**TASK OBJECTIVE:**
Go through the entries below and print, exactly, the lines starting at the one with "karbonun yakılması tedavinin" and ending at the one with "belirtileri olan sorunları", keeping both ends and no others.

START DATA UNDER STUDY

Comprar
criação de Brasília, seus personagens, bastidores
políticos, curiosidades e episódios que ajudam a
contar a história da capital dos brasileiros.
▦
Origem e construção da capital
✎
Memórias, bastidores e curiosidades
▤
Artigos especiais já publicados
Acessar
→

END DATA UNDER STUDY
START DATA UNDER STUDY

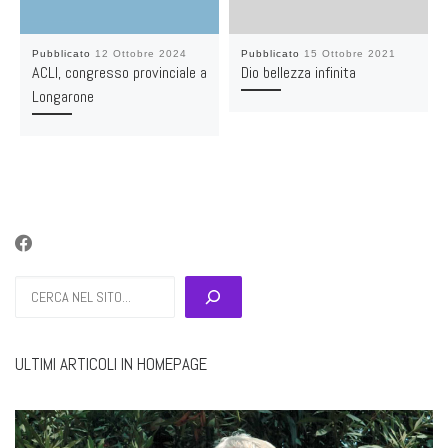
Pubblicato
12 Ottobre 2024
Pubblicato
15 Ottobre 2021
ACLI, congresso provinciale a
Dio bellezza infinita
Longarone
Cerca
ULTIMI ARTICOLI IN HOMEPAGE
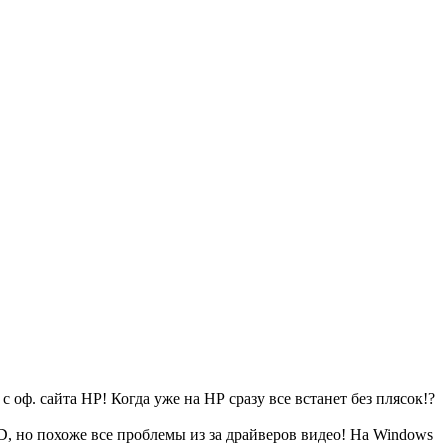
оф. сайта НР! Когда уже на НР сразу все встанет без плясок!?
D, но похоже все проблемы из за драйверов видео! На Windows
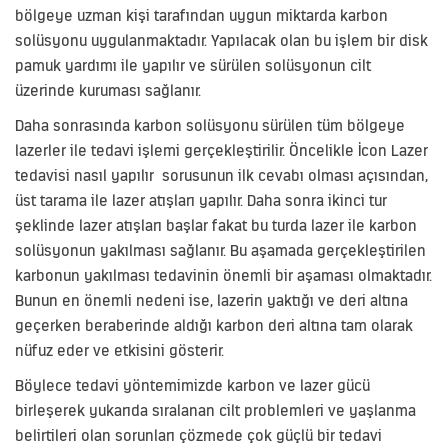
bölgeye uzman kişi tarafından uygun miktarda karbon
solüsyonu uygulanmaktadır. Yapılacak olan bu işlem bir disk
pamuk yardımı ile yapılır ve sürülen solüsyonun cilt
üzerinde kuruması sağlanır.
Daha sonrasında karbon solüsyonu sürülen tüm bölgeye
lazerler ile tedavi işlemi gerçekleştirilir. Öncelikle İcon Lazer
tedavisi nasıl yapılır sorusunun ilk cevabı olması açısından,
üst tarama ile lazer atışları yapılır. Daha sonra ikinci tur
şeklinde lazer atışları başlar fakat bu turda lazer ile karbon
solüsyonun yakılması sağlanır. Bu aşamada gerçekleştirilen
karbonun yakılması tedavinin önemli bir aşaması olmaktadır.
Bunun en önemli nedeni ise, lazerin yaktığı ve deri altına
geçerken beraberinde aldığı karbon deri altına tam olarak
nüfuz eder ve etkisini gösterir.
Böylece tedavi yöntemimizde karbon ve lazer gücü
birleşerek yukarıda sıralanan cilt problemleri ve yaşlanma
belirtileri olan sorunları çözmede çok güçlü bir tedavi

END DATA UNDER STUDY

**WRITTEN RESPONSE:**
karbonun yakılması tedavinin önemli bir aşaması olmaktadır.
Bunun en önemli nedeni ise, lazerin yaktığı ve deri altına
geçerken beraberinde aldığı karbon deri altına tam olarak
nüfuz eder ve etkisini gösterir.
Böylece tedavi yöntemimizde karbon ve lazer gücü
birleşerek yukarıda sıralanan cilt problemleri ve yaşlanma
belirtileri olan sorunları çözmede çok güçlü bir tedavi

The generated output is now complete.